━━ Excerpt provided

GPU falls under SIMD category in Flynn's taxonomy, where they are applying uniform, moderately complex operations to large volumes of data parallely. This constitutes a special subset of parallel computation, often called data-parallel or "stream" computing [44]. The target workloads for a GPU are much less vulnerable to memory-related stalls as in CPUs. The main target of the design of GPUs is to apply similar operations to large amounts of data, the exact ordering of data is less important. Relaxing the restrictions like this has made the design of GPU processing cores simple and inexpensive, which allows to pack thousands of them in a single chip [24]. CPU dedicates more transistors to a program control than to a data processing. On the other hand, GPU is the opposite, where more transistors are dedicated to the data processing (see Figure 2.9). GPU overcome the memory slowness issues faced by CPUs by introducing much faster main and cache memory hierarchy, which we will explain in next section. But the concept of simple design that governs the architecture of GPUs made this memory capacity per processing core very small compared to what we currently have in CPU systems. But this limitation is alleviated by using high throughput and massively parallel processing power offered by the GPUs with combining specially designed parallel algorithms.

GPUs first appeared in the 1980s as hardware specially designed to graphics processing tasks. The technology evolve over the next few decades improving its capabilities like floating point arithmetic operations, graphics-related operations and massively parallel operations in the same domain. Over the past few years, a growing community has identified that the GPUs can be successfully used in solving other problems in other domains where they exhibit similar characteristics as graphics processing [22]. General workload characteristics mapped to GPU computing are;

- Computational requirements are large GPUs can deliver an enormous amount of compute performance to satisfy the demand of complex real-time applications.
- **Parallelism is substantial** The graphics pipeline is well suited for parallelism. The fine-grained closely coupled programmable parallel compute units supports data-parallel problems.
- Throughput is more important than latency GPUs give priority to the high throughput execution of parallel tasks rather giving priority to low-latency execution of single task.

GPUs was initially developed as a fixed-function special-purpose processor with efficient graphics processing as its main goal. The "Graphics Pipeline" is a series of processing steps that create a final picture from set of geometric primitive shapes in a 3-D world coordinate system. Each processing step is fixed in the sense of programability but had the ability to configure. Graphics pipeline has following steps [22].

- Vertex Operations The input primitives are formed from individual vertices. Each vertex must be transformed into screen space and shaded, typically through computing their interaction with the lights in the scene. Because typical scenes have tens to hundreds of thousands of vertices, and each vertex can be computed independently, this stage is well suited for parallel hardware.
- *Primitive Assembly* The vertices are assembled into triangles, the fundamental hardware-supported primitive in today's GPUs.
- Rasterization Rasterization is the process of determining which screen-space pixel locations are covered by each triangle. Each triangle generates a primitive called a "fragment" at each screen-space pixel location that it covers. Because many triangles may overlap at any pixel location, each pixel's color value may be computed from several fragments.

━━━━
━━ Supplied data

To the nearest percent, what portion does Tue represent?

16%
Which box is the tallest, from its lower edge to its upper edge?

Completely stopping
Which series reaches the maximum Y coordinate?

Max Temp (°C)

━━━━
━━ Supplied data

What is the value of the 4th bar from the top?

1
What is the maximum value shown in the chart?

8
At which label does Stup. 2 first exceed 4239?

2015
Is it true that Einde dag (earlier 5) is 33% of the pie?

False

━━━━

Please state what the GPU excerpt says vertices are assembled into during primitive assembly.

Triangles, the fundamental hardware-supported primitive in today's GPUs.